My parents moved into a new home the week before I came down here. I saw the house before I left, but it was still unfinished. I'm looking forward to seeing their home with all the new furniture and boxes unpacked. I wish the weather was still nice so we could take advantage of their pool!

And my puppies! I get to see my puppies! This excites me more than you can know.

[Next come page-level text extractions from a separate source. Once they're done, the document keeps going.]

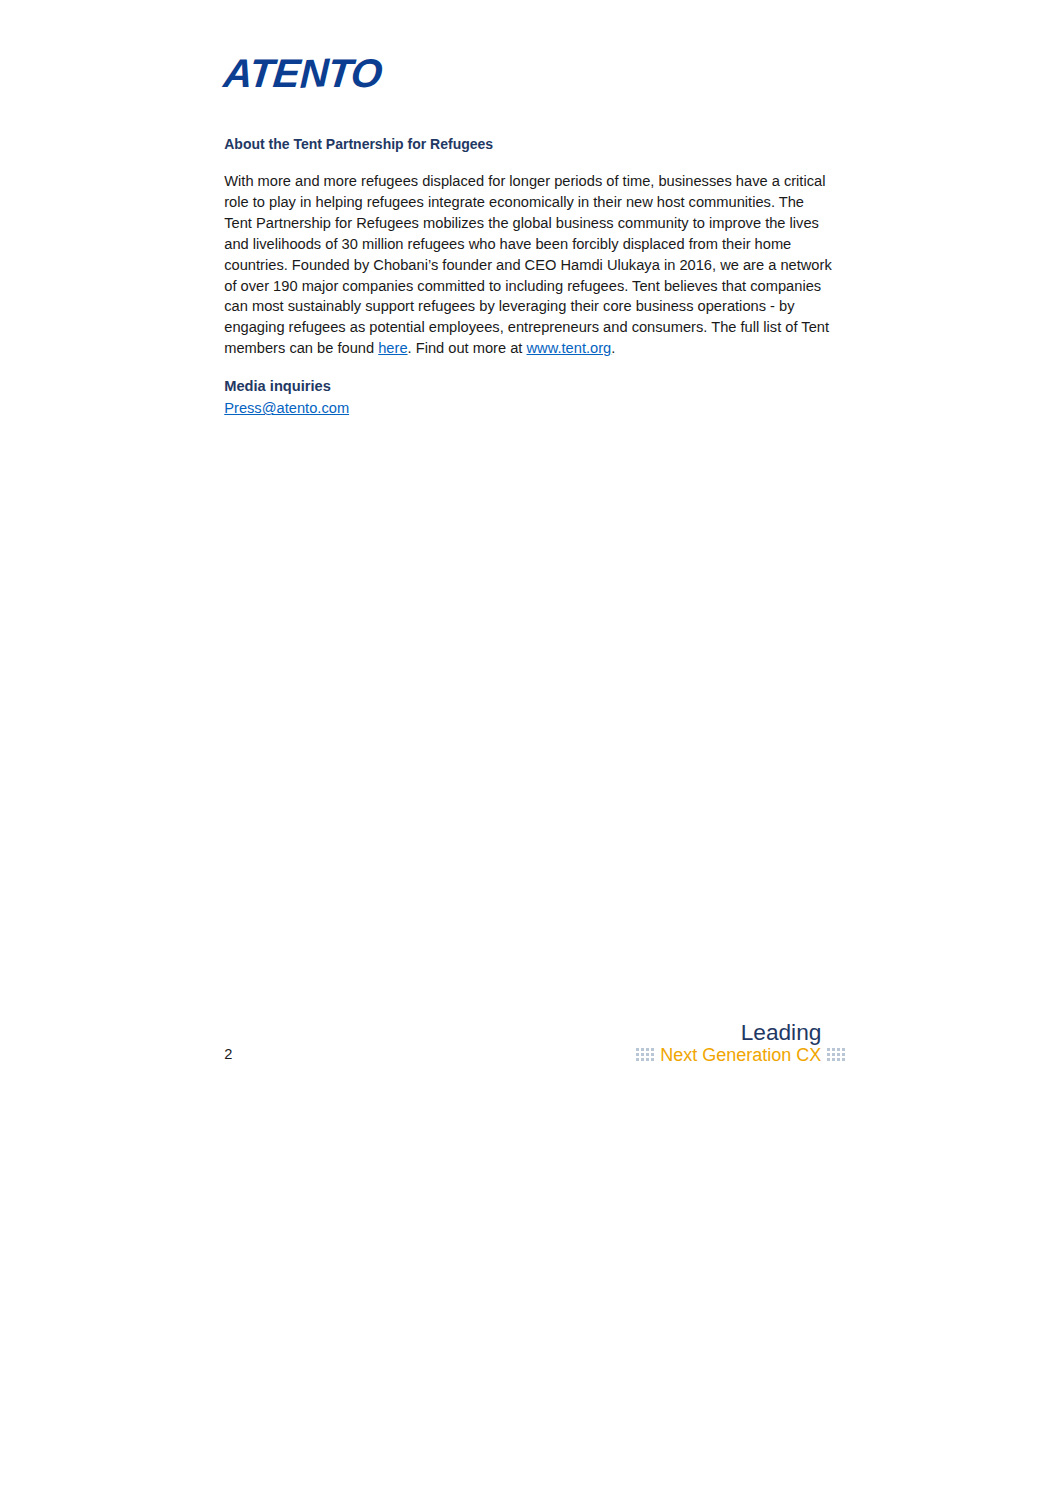ATENTO
About the Tent Partnership for Refugees
With more and more refugees displaced for longer periods of time, businesses have a critical role to play in helping refugees integrate economically in their new host communities. The Tent Partnership for Refugees mobilizes the global business community to improve the lives and livelihoods of 30 million refugees who have been forcibly displaced from their home countries. Founded by Chobani’s founder and CEO Hamdi Ulukaya in 2016, we are a network of over 190 major companies committed to including refugees. Tent believes that companies can most sustainably support refugees by leveraging their core business operations - by engaging refugees as potential employees, entrepreneurs and consumers. The full list of Tent members can be found here. Find out more at www.tent.org.
Media inquiries
Press@atento.com
2
Leading
Next Generation CX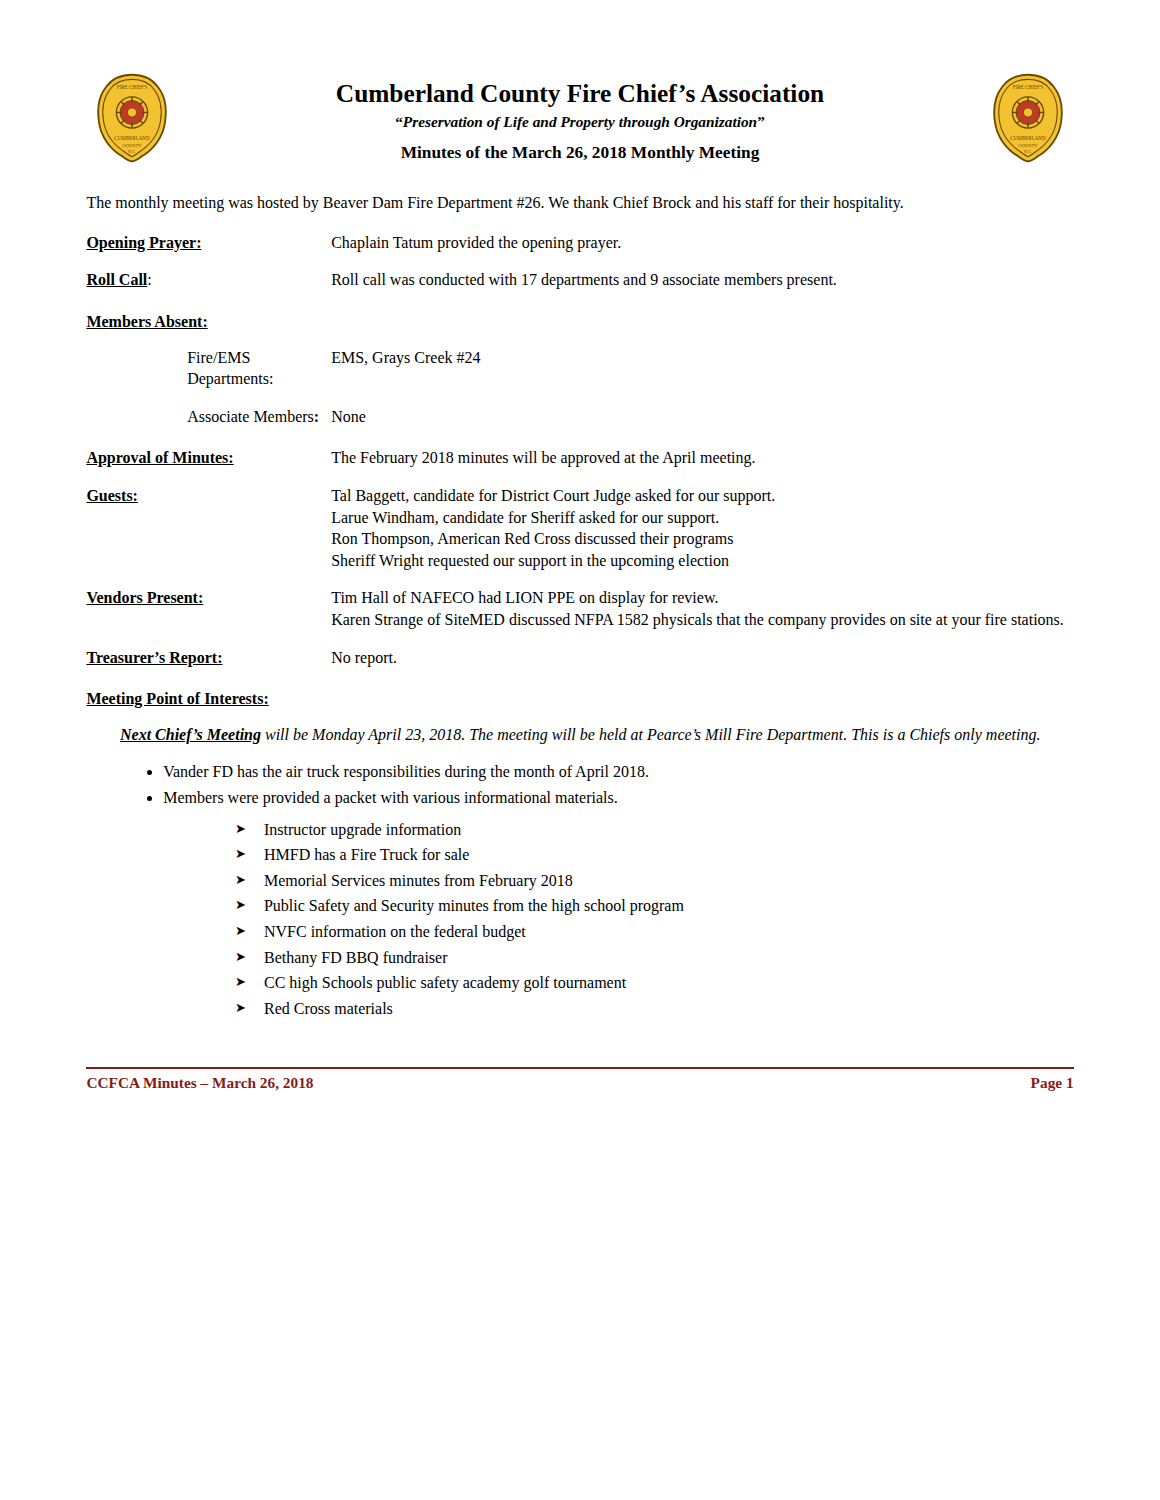FIRE CHIEF'S CUMBERLAND COUNTY N.C.
Cumberland County Fire Chief’s Association
“Preservation of Life and Property through Organization”
Minutes of the March 26, 2018 Monthly Meeting
FIRE CHIEF'S CUMBERLAND COUNTY N.C.
The monthly meeting was hosted by Beaver Dam Fire Department #26. We thank Chief Brock and his staff for their hospitality.
| Opening Prayer: | Chaplain Tatum provided the opening prayer. |
| Roll Call : | Roll call was conducted with 17 departments and 9 associate members present. |
Members Absent:
| | Fire/EMS Departments: | EMS, Grays Creek #24 |
| | Associate Members : | None |
| Approval of Minutes: | The February 2018 minutes will be approved at the April meeting. |
| Guests: | Tal Baggett, candidate for District Court Judge asked for our support. Larue Windham, candidate for Sheriff asked for our support. Ron Thompson, American Red Cross discussed their programs Sheriff Wright requested our support in the upcoming election |
| Vendors Present: | Tim Hall of NAFECO had LION PPE on display for review. Karen Strange of SiteMED discussed NFPA 1582 physicals that the company provides on site at your fire stations. |
| Treasurer’s Report: | No report. |
Meeting Point of Interests:
Next Chief’s Meeting will be Monday April 23, 2018. The meeting will be held at Pearce’s Mill Fire Department. This is a Chiefs only meeting.
Vander FD has the air truck responsibilities during the month of April 2018.
Members were provided a packet with various informational materials.
Instructor upgrade information
HMFD has a Fire Truck for sale
Memorial Services minutes from February 2018
Public Safety and Security minutes from the high school program
NVFC information on the federal budget
Bethany FD BBQ fundraiser
CC high Schools public safety academy golf tournament
Red Cross materials
CCFCA Minutes – March 26, 2018
Page 1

Joel and I spent some time watching Animal Planet yesterday, and they were showing a marathon of Too Cute, which is a show about puppies and kitties... it's seriously adorable, but it's made me miss my dogs so much. I can't wait to cuddle up with Wrigley and Gizmo. I can already see their tails wagging with excitement when I walk in the door..... eek!  So happy!

I could shriek with excitement over my plans to see my BFF from high school, Ashley. Since I last saw her, she has announced that she's expecting twins, making me an auntie times two (she she's my sister from another mister), and she moved into a new (dream) home. We already have plans to see her and her house, and I'm so relieved to think I'll finally be caught up on the fun, new thins in her life.

My dear friend Carolyn has already declared that she's basically planning to camp out at my parents' house for the week that we're home so we can spend lots of time together. Since leaving home, her son, Ryan, has started walking and talking... I'm missing way too much. I also need to go see their new home, which they moved into a week after I left.

We're planning to spend Thanksgiving Day between Joel's family and mine. It will be the first time each of us will meet the extended families... yay!

Finally, we have plans for a night out to celebrate my sister's birthday with her before we leave. My brother will pretend he doesn't care I'm coming home, but I know deep inside, he's pretty excited too. He misses his favorite sister... who wouldn't?! ;)

It's going to be an action-packed week with lots of time visiting loved ones and eating foods we miss (Portillo's and Chicago-style pizza, we're looking at you!). Oh, November 16th, please come soon!

If any of my Chi-town peeps want to get together during the day Monday-Wednesday while the rest of the world is working, let me know! Our schedules are filling quickly!